Un medico monzese, Erik Sganzerla, studiando le sue
lettere è arrivato a formulare una nuova affascinante ipotesi: che fosse affetto da spondilite anchilopoietica
giovanile, una malattia rara che insorge dopo i 16 anni
E
«Non era un
depresso, non era uno sfigato come direbbero i ragazzi di oggi, non era affetto
da malattia tubercolare ossea». Erik Sganzerla, 68 anni, da venticinque
direttore della Neurochirurgia dell’ospedale San Gerardo-Università Bicocca,
parla di Giacomo Leopardi e riapre un cold
case, ricostruendone la cartella clinica.
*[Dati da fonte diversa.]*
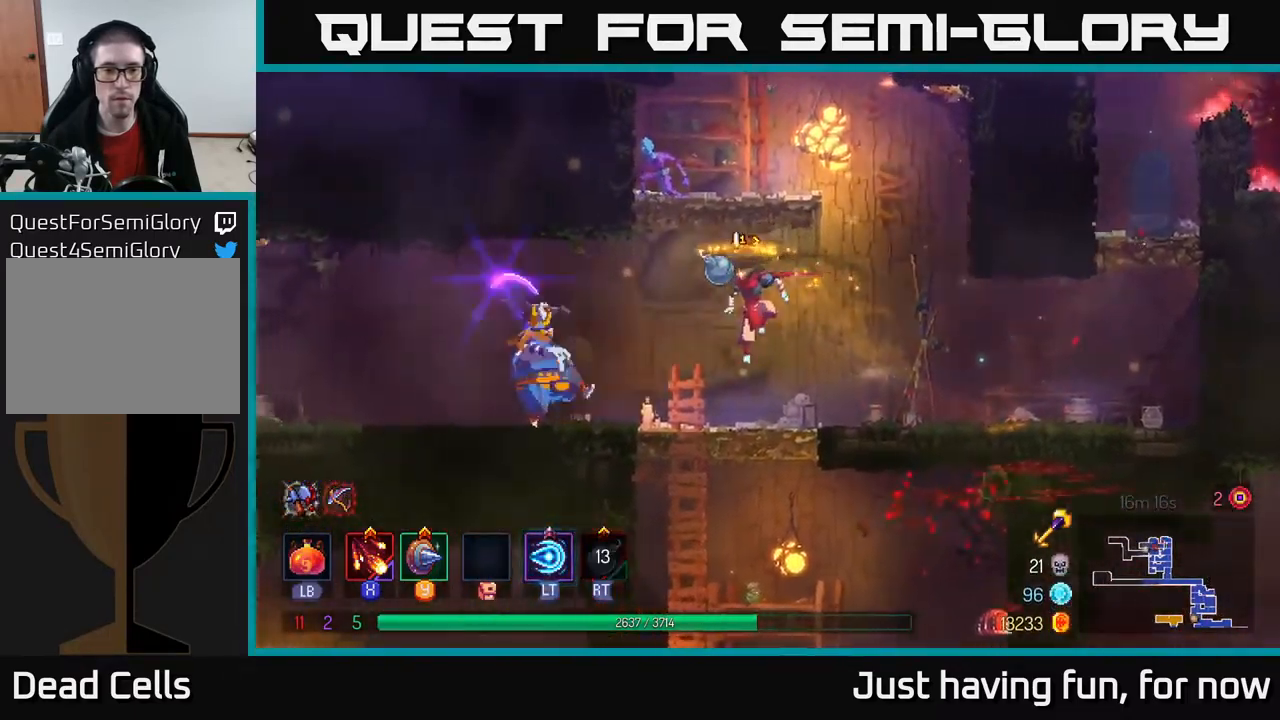
{"buttons": ["A"], "left_stick": "left", "right_stick": "center", "events": [[83, "left_stick", "center"], [267, "left_stick", "right"], [283, "A", "down"], [400, "A", "up"], [467, "A", "down"], [483, "left_stick", "left"]]}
Lo
fa nel volume «Malattia e morte di Giacomo Leopardi» che presenterà mercoledì
alle 20,45 nell’aula magna del liceo Mosè Bianchi in via della Minerva.
Sganzerla non ricorda esattamente a quando risale il suo interesse per
Leopardi: «Di certo sui banchi del liceo Beccaria di Milano. C’era chi stava
dalla parte di Manzoni e chi di Leopardi. Io non ho mai amato troppo Manzoni».
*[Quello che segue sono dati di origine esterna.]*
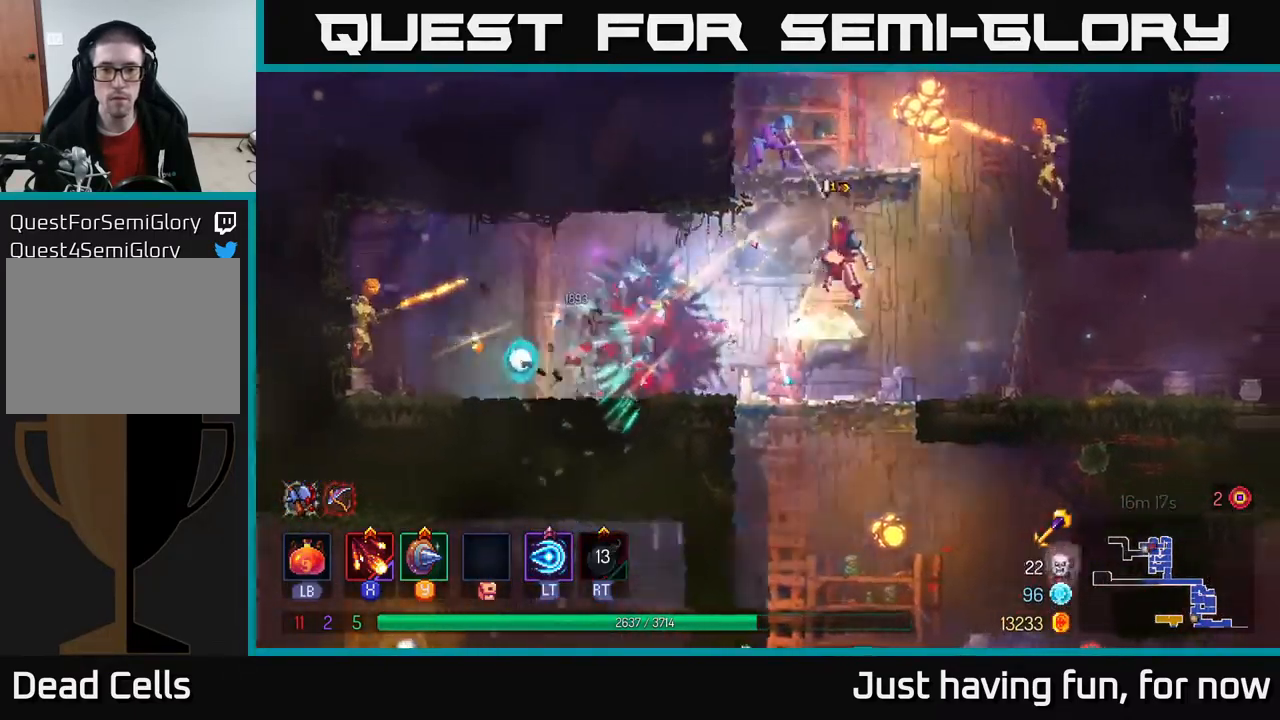
{"buttons": ["X"], "left_stick": "left", "right_stick": "center", "events": [[83, "A", "up"], [133, "A", "down"], [167, "left_stick", "center"], [233, "X", "down"], [250, "left_stick", "left"], [267, "A", "up"], [333, "X", "up"], [467, "X", "down"]]}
Negli anni poi, ha sempre affiancato la carriera di neurochirurgo (ha fatto
parte del team di periti nel processo sulla morte di Stefano Cucchi), alla
passione per la letteratura dell’Ottocento e al collezionismo di libri rari. Un
paio di lettere di Leopardi sono nella sua collezione e sono pubblicate nel
volume, così come una rara prima edizione, corretta a mano dallo stesso
Leopardi, di «All’Italia e Sopra il monumento di Dante».
Partendo
dalle 1.969 lettere che compongono la corrispondenza del poeta il neurochirurgo ha ricostruito le fasi della malattia, l’insorgere
dei primi sintomi, la loro evoluzione, arrivando a formulare una nuova
affascinante ipotesi che smonta quella finora più citata di «Morbo di Pott» o
spondilite tubercolare. «Ho seguito un metodo di indagine squisitamente clinico
— spiega il neurochirurgo —, ho analizzato i sintomi di cui parla nelle lettere
tra cui disturbi urinari, deformità spinale, disturbi visivi, astenia,
gracilità, bassa statura, disturbi intestinali e complicanze polmonari e
cardipolmonari. Piuttosto che pensare a tante diverse patologie ho ricondotto
questo quadro ad un comun meccanismo degeneratore».
Secondo
il medico monzese, l’autore dei «Canti» e dello «Zibaldone» era affetto da una malattia genetica rara: la spondilite
anchilopoietica giovanile che ancora oggi ha un’incidenza di 5 o 7 casi ogni
100 mila persone. «Dalle lettere sappiamo che Leopardi non è nato gracile e
gobbo, anzi il fratello Carlo lo descrive come un bambino vivace e leader nei
giochi — spiega Sganzerla —. La deformità spinale, una cifosi dorsale, insorge
dopo i 16 anni come si trova conferma nelle parole del marchese Filippo Solari
che scrive di aver lasciato “Giacomino di circa 16 anni sano e dritto” e di
averlo ritrovato dopo 5 anni “consunto e scontorto”».
I
celebri sette anni di studio «matto e disperatissimo» nella biblioteca paterna contribuirono ad aggravare la sua
deformazione alla quale si aggiunsero i problemi della vista a fasi alterne,
disturbi intestinali e complicanze cardiopolmonari che lo portarono alla morte
a 39 anni, il 14 giugno 1837. «Con tutta probabilità — conclude il medico —
avvenuta per scompenso cardio respiratorio». L’indagine esclude soprattutto la
diagnosi di «depressione psicotica» come riportano invece studi recenti. «La
sua malattia ha influenzato i tratti caratteriali, ma non si può certo parlare
di depressione in un uomo che come Leopardi viaggiò molto fino alla fine dei
suoi giorni, continuò a creare moltissimo. Aveva tanti progetti da realizzare
ed ebbe sempre il coraggio di proiettare il suo sguardo oltre gli ostacoli».